Edit: you already seem to know that U being unitary is equivalent to the b's satisfying the same anticommutation relations as the c's. But that's all there is to it....

Last edited: Nov 21, 2008
5. Nov 23, 2008

### Threepwood

I need to prove those relations. How do I prove that
$$\{b_q , b_p\} = 0$$ and $$\{b_q , b_p^{\dag} \} = \delta_{pq}$$?

And also, beyond that, how do I find an equation for U? I don't need to solve the equation for U, just find it.

6. Nov 23, 2008

### borgwal

You need more information to prove any of those relations. You must have been given some info about what the b's are supposed to be, for instance. I assumed that you had been told that the b's are fermionic annihilation operators.

7. Nov 23, 2008

### Threepwood

Yes, they are. At the moment I'm more interested in finding this equation for U, but I have no idea where to even start. I've just been playing around with the relations, like taking
$$c_p c_q^{\dag} + c_q^{\dag} c_p = \delta_{pq}$$
applying $$c_q$$ to the left
$$c_q c_p c_q^{\dag} + c_q c_q^{\dag} c_p = c_q \delta_{pq}$$
because $$c_p c_q = - c_q c_p$$, then
$$-c_p c_q c_q^{\dag} + c_q c_q^{\dag} c_p = c_q \delta_{pq}$$
and $$c_q c_q^{\dag} = 0$$, so
$$c_q \delta_{pq} = 0$$
Hmm! Is this useful relation?

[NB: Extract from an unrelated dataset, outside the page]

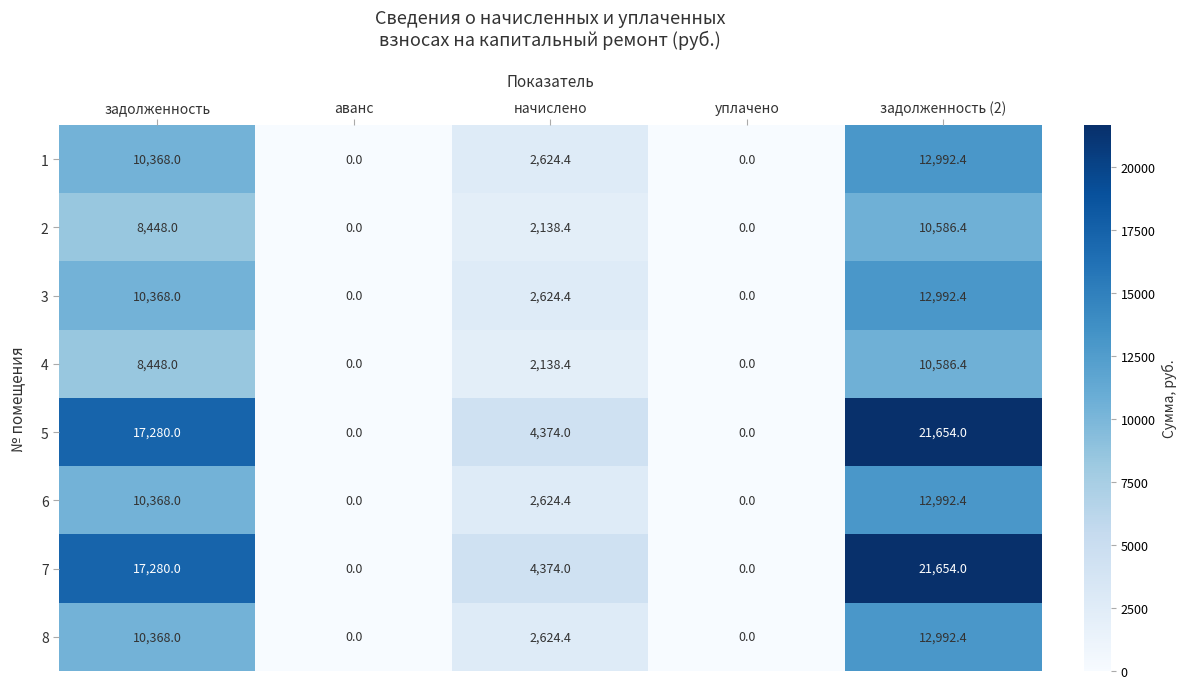

Count the number of data series in this chart.

8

Probably not..

8. Nov 23, 2008

### borgwal

If the b's are fermionic annihilation operators, then that *means* they satisfy the anticommutation relations that, as you figured out, are equivalent to U being unitary. Done.

9. Nov 23, 2008

### Threepwood

Ok, but what about finding an equation for U?

10. Nov 24, 2008

### borgwal

You clearly did not state the full problem so I have to keep guessing: were you supposed to diagonalize the Hamiltonian and find U such that [tex] H=\sum_k E(k) b^+_kb_k [/itex]?

11. Nov 25, 2008

### Threepwood

That was never stated in the question, but maybe it was implied somehow. It would make sense. How would I go about doing that?